The Path Ahead: Accelerating Technology Adoption in the Food Industry

AI and ML are already reducing waste across supply chains and enabling consumer personalization. However, currently only about 12% of retail decision-makers feel they are very effective at providing these experiences to customers and only 10% have access to the real-time data needed to achieve this goal.8

Modern programmatic commerce platforms (see Figure 1) can effectively bridge information gaps, improve inventory and distribution to prevent shortages or overages and help companies be data-ready to meet actual demand. Beyond this, a programmatic approach unlocks the next stage of customer satisfaction and loyalty, personalizing the experience during and after the pandemic.

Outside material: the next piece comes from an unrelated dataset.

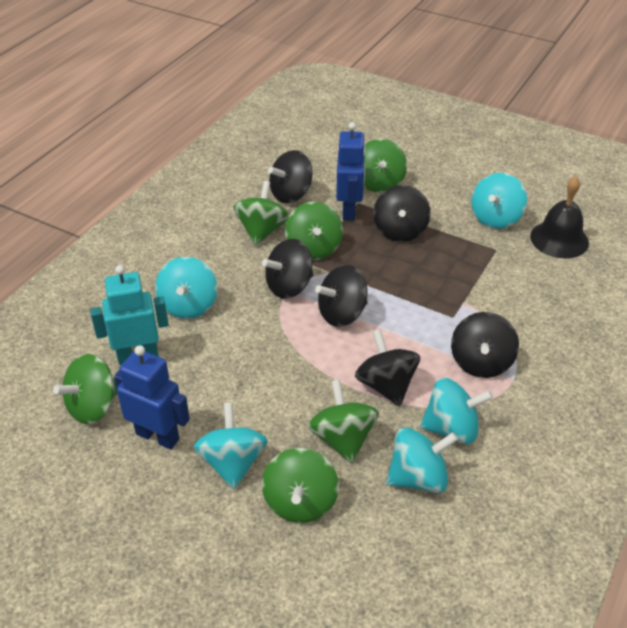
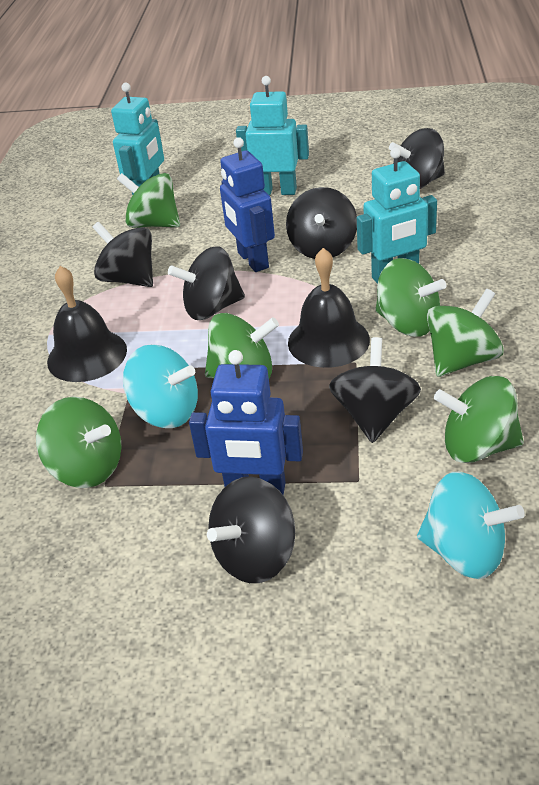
black bell: [530,176,589,258] = 1 -> [47,266,127,382] [288,248,370,368] = 2
turquoise robot: [90,265,169,365] = 1 -> [111,83,164,195] [236,76,309,195] [357,147,437,284] = 3
turquoise spinning top: [155,257,218,319] [194,402,268,489] [387,427,458,493] [420,378,493,444] [471,173,527,229] = 5 -> [123,344,198,428] [417,472,525,579] = 2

Programmatic Commerce Platform visualization
Figure 1. Programmatic Commerce Platform visualization. (Courtesy of Crisp)

References

  1. Bishop, D. (2020). Tracking Online Grocery’s Growth. Brick Meets Click.
  2. Mercatus. (2020). The Evolution of the Grocery Customer.
  3.  Briedis, H., et al. (2020). Adapting to the next normal in retail: The customer experience imperative. McKinsey & Company.
  4. Whiteside, J. (2020). Reimagining Store Design to Help Customers Better Navigate the Omni-Shopping Experience. Walmart.
  5.  Corke, R. (2020). Our Online Ordering Connection for Kroger is Here. The Dinner Daily.
  6.  Halla. (2016). Halla Grocery Solutions.
  7. Locai. (2018). Locai Meal Planning.
  8. Bluecore. (2019). Align Technology, Data, And Your Organization to Deliver Customer Value.